▸ **Try it**: Transcribe word for word the lines below from the line with "announcement last night." through the line with "CHRIS HOSEY: Four counts of involuntary", ends included.

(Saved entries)

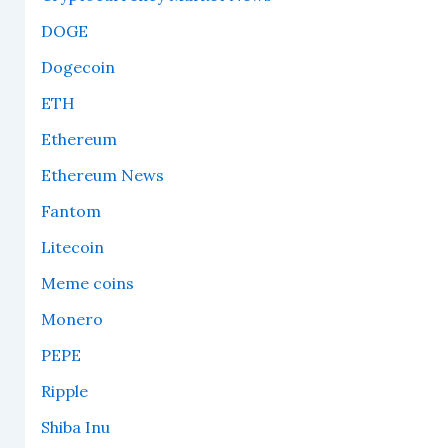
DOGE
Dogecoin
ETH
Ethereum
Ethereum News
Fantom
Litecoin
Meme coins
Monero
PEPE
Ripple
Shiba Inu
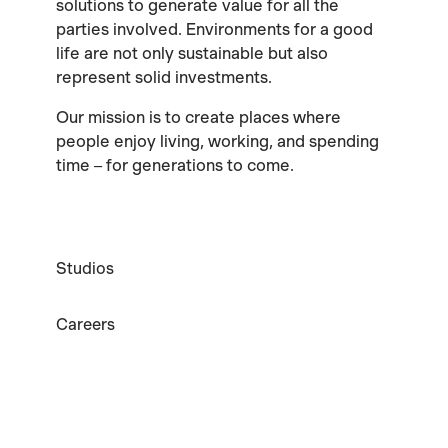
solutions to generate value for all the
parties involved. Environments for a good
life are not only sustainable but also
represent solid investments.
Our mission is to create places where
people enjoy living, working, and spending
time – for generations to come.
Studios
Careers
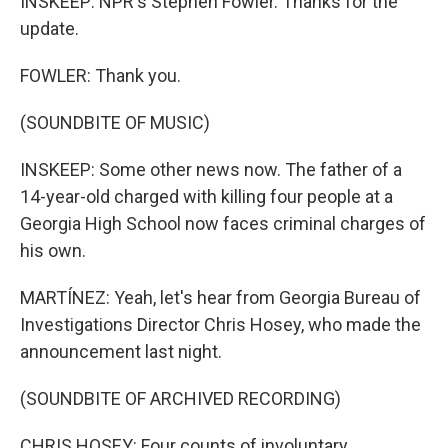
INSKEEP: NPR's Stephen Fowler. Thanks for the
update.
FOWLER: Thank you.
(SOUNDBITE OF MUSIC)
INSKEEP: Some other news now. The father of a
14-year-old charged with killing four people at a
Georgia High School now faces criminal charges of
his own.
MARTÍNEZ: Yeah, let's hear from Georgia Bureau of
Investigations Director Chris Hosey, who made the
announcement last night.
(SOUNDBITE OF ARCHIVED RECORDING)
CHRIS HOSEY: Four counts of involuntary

==

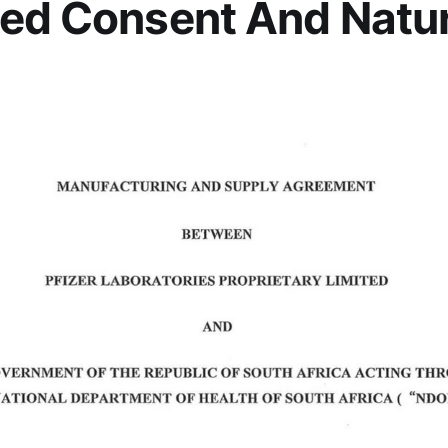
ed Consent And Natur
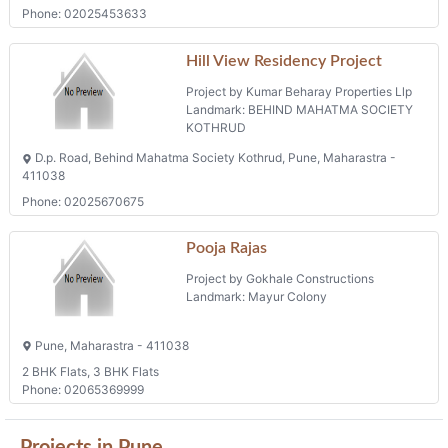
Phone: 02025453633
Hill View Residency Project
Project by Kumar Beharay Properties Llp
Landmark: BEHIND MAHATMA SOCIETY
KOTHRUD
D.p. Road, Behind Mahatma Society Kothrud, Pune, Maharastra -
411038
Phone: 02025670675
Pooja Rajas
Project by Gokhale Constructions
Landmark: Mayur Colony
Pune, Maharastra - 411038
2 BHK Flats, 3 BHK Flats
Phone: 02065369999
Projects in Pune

▸ **Task solution**:
announcement last night.
(SOUNDBITE OF ARCHIVED RECORDING)
CHRIS HOSEY: Four counts of involuntary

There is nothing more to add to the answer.